The Philippine peso fell for a third week as official data showed imports dropped and the trade deficit widened.
Inbound shipments declined 3.3 percent in March from a year earlier after revised growth of 2.5 percent in February, while the trade gap almost doubled to $1.05 billion, the National Statistics Office reported today. The central bank will moderate “very sharp swings” in the exchange rate as these tend to disrupt planning, Assistant Governor Cyd Amador said yesterday.
“We can’t be too optimistic about the pace of recovery in the region, given the impact of slowing external demand,” said Radhika Rao, an economist in Singapore at Forecast Pte. “The peso is unlikely to buck the weakening trend in Asian currencies.”

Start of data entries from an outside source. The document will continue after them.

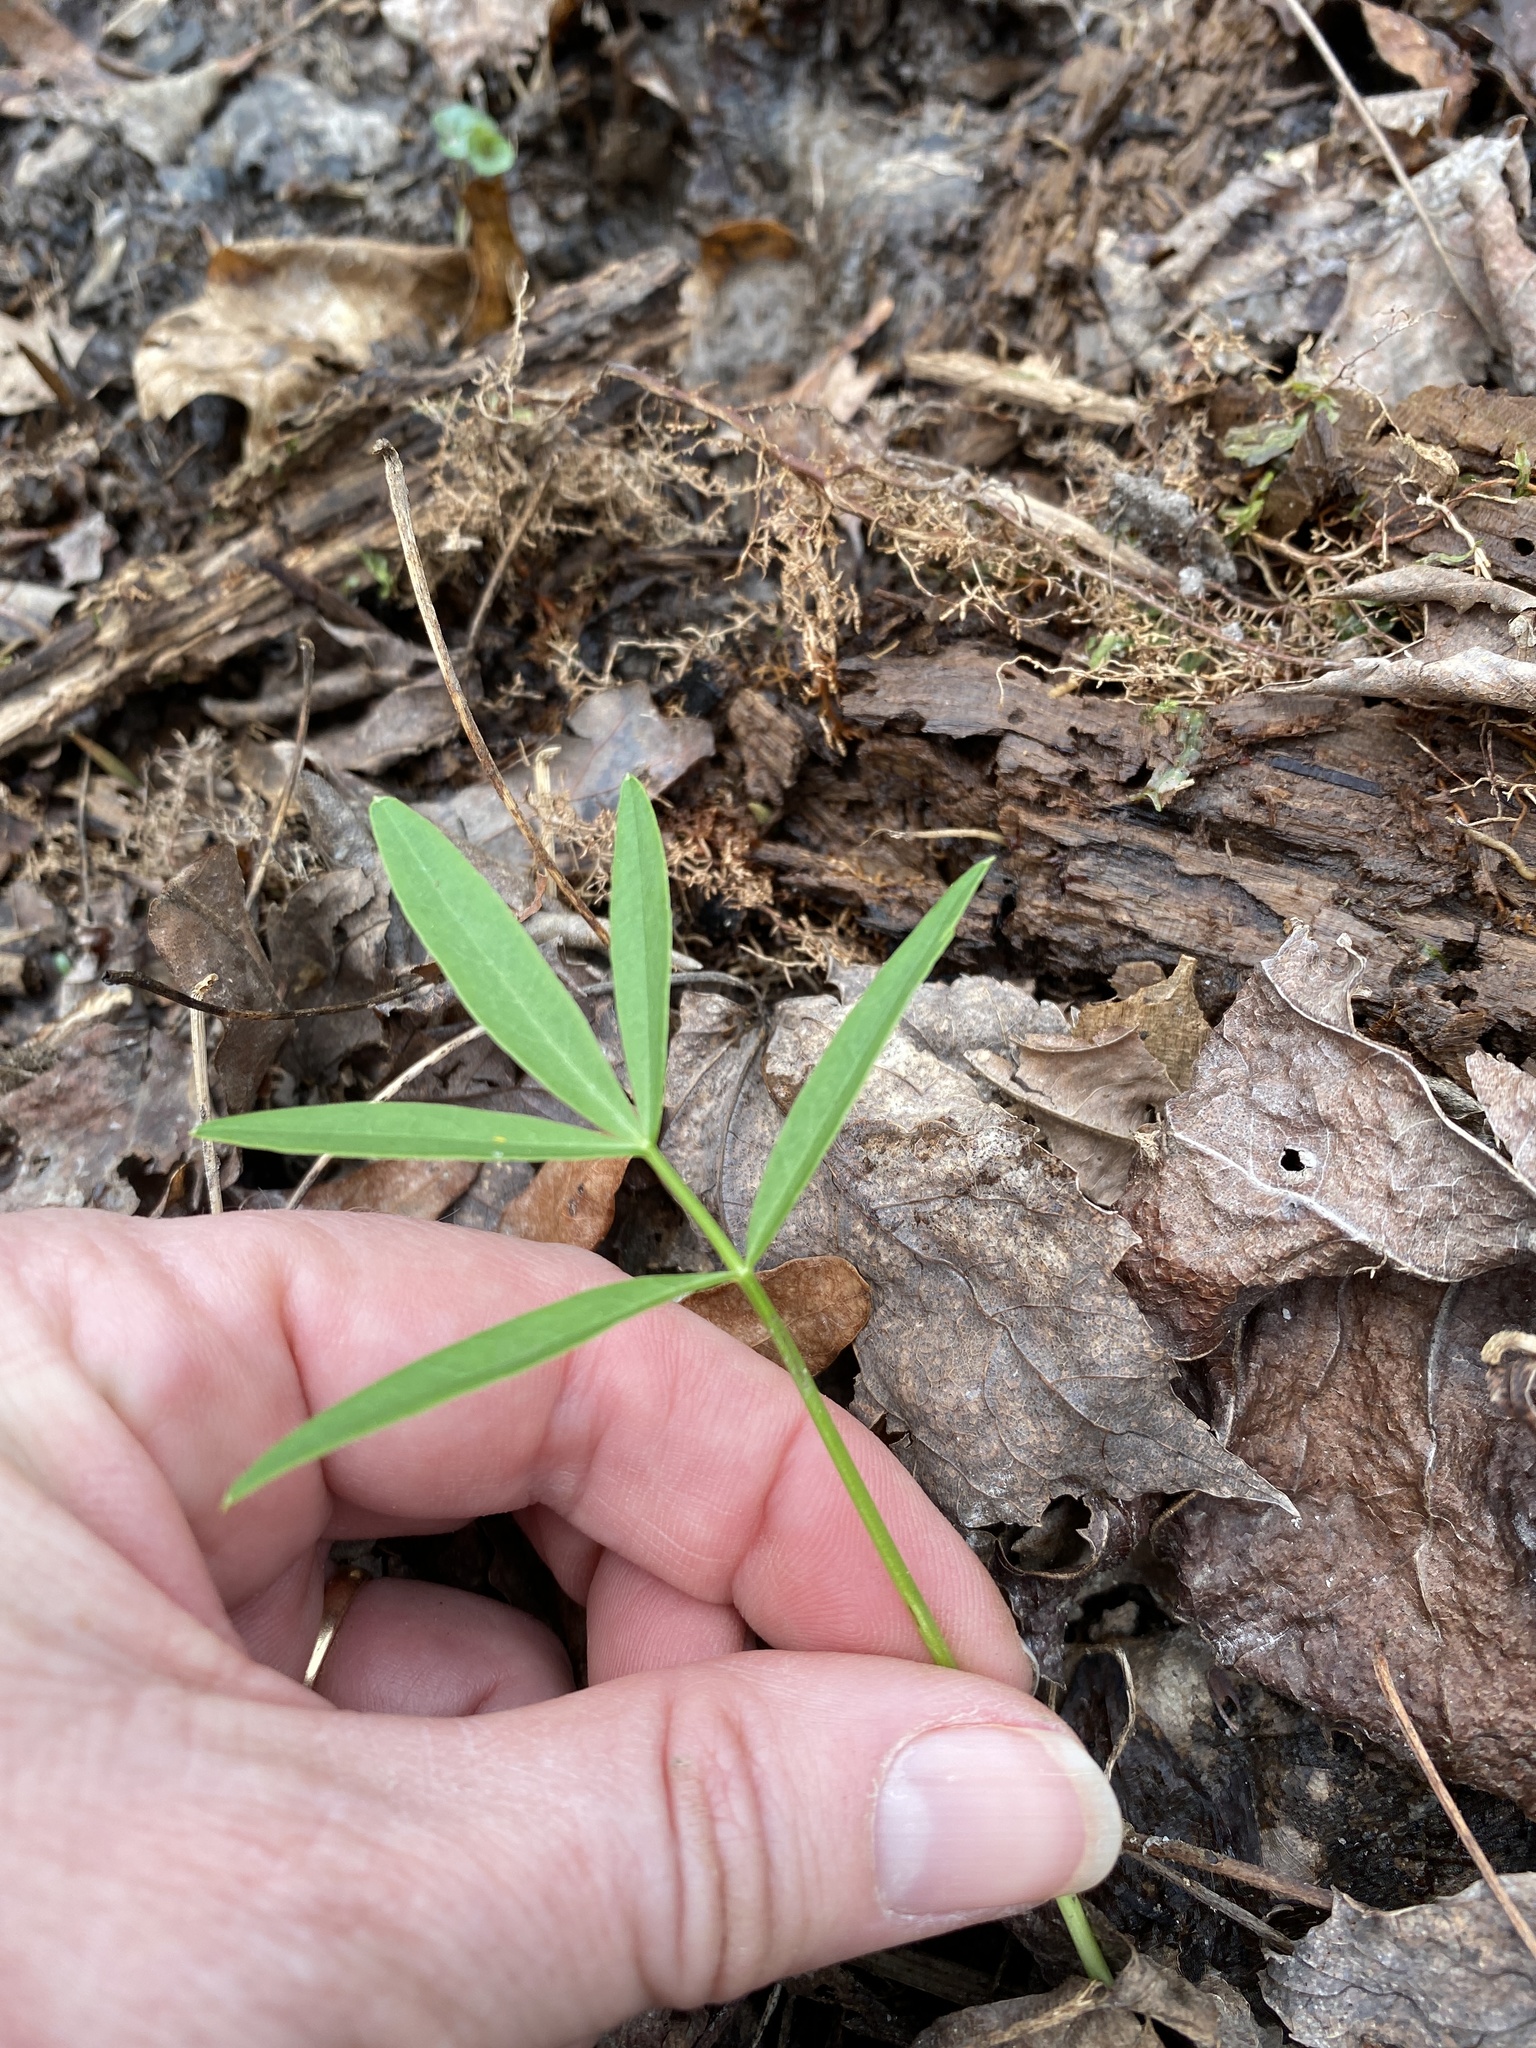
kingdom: Plantae
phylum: Tracheophyta
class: Magnoliopsida
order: Apiales
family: Apiaceae
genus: Oxypolis
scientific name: Oxypolis rigidior
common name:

The peso weakened 1.2 percent this week at 43.755 per dollar, data from Tullett Prebon Plc showed. It was little changed from 43.74 yesterday, after dropping to as low as 43.96, the weakest since Jan. 12. One-month implied volatility, which measures exchange-rate swings used to price options, climbed 25 basis points today to 7.5 percent.
The yield on the 8 percent notes due July 2031 was unchanged from yesterday at 6.04 percent, according to Tradition Financial Services. The rate climbed one basis point earlier.
Inflation this month may average from 2.5 percent to 3.4 percent, central bank Governor Amando Tetangco said yesterday. The annual pace of price increases increased to 3 percent in April from a 30-month low of 2.6 percent in March.